The main screen changed from a field of stars to a sharp-featured, disgruntled face. Redgrave recognized it immediately.
“Rupert,” the captain said, “what the hell are you doing here?”
Tagus scowled at the camera. “Is that you, Martin? I should have known...”
“You’re in direct violation of your terms of exile,” Redgrave replied sternly. “You can be executed for this!”
“I’m damn well aware of that, Captain!” Tagus shouted. “But I’ve come with a warning, so you better listen to what I have to say!”
Redgrave motioned to cut the transmission.

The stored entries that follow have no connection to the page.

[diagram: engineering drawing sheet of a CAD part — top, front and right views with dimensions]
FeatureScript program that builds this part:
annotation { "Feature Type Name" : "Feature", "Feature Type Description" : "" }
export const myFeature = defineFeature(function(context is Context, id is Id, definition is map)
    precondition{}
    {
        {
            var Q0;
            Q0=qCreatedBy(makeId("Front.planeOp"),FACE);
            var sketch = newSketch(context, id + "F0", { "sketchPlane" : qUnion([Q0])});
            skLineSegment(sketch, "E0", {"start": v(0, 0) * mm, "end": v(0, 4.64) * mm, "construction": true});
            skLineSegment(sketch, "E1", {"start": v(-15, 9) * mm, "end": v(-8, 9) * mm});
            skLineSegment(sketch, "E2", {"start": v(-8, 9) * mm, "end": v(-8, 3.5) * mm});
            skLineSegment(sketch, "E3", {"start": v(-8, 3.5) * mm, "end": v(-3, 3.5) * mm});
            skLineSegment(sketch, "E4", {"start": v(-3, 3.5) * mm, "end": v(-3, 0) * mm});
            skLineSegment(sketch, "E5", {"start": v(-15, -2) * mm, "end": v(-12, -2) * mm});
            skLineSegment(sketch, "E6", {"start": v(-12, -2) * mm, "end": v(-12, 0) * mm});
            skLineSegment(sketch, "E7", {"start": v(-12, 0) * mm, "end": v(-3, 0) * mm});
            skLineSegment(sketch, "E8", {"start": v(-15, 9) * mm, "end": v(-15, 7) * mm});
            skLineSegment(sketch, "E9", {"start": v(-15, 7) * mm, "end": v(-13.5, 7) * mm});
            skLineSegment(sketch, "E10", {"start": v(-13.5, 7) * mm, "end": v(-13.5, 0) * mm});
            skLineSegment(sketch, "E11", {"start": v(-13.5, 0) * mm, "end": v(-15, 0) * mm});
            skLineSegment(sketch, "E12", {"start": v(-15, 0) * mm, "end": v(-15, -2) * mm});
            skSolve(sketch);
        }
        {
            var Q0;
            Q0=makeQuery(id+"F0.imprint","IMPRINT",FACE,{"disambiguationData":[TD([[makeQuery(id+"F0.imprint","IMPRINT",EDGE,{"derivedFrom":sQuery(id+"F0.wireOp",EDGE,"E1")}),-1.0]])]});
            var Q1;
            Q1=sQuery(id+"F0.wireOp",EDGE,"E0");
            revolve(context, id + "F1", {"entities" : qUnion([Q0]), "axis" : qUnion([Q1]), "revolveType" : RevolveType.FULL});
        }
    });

The face of Lord Tagus disappeared.
“Dock with the transport and take Tagus directly to the brig,” the captain told Maycare.
“Do you think Lieutenant Burke is with him?” the first officer asked.
“Former lieutenant, you mean?” Redgrave replied. “If he is, put him in a cell too. They can face a firing squad together for all I care!”
The Lancaster drew alongside the tiny transport, docking at one of the airlocks. As the captain had ordered, Imperial Marines escorted Tagus and Burke to a pair of cells where they remained for several hours before Redgrave determined they had cooled their heels long enough. When the captain arrived, Tagus’ face was a bright crimson.